Jazz Legend Ornette Coleman Dies At 85 [Video]


Ornette Coleman, a self-taught alto saxophone player who was regarded as a genius in jazz circles, died Thursday morning in his New York City home at the age of 85. Friends of Coleman confirmed the death to reporters, but stated they wouldn’t provide any further information. According to reports, the cause of death was cardiac arrest.

Born in a poor neighborhood and growing up fatherless, according to NPR, in Fort Worth, Texas, Ornette Coleman often said in interviews that he grew up “so po’ we couldn’t afford the ‘o’ and the ‘r.’ ” At age 14, he picked up an alto saxophone and started repeating radio melodies. He soon landed in Los Angeles, working on his free-form style.

Ornette went on to become an award winning musician who won not just a Grammy, but a Pulitzer Prize, the Japanese Praemium Imperiale, two Guggenheims, a MacArthur, honorary doctorates, and a National Endowment for the Arts Jazz Master honor.
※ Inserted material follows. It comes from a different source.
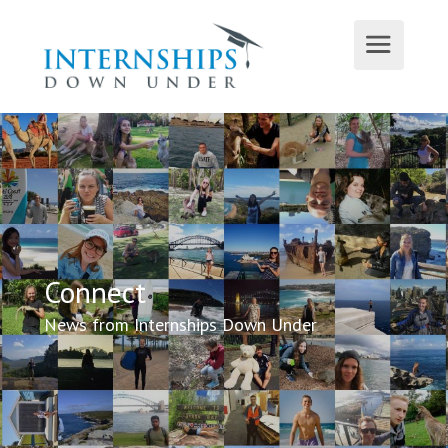
Connect
News from Internships Down Under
Coleman’s motto for his music was “I’d like to go out in space tonight.” Ornette believed in the power of music, telling NPR in a 1997 interview, “As a music, it allows every musician to participate in any form of musical environment without them changing their own personality, their own tone or their way of phrasing.” His fans believed he was the greatest jazz innovator since Louis Armstrong and Charlie Parker.

“I listened to Coleman high and I listened to him cold sober,” legendary trumpet player Roy Eldridge once said of Ornette. “I even played with him. I think he’s jiving, baby.”

About learning to play his sax, Coleman said “I didn’t know I was improvising,” Ornette Coleman said. “I just thought that was the way you played music… I didn’t think of a structure and what you could and couldn’t do.”

Yahoo News writes, “Coleman’s outlaw approach involved what he called ‘harmolodics’ – breaking away from traditional harmonic structure and ‘removing the caste system from music.’ ”

His innovating melodies polarized the jazz community, but Coleman found audiences liked his music, reports the New York Times. In 2007, Ornette was given a Grammy Lifetime Achievement Award and was an award presenter at the ceremony. He was nominated for a Grammy, once in 2007 for his album Sound Grammar. In 2014, he released his final album, New Vocabulary.

“I wasn’t so interested in being paid. I wanted to be heard,” Ornette Coleman said in 2009 in an interview with Esquire magazine. “That’s why I’m broke.”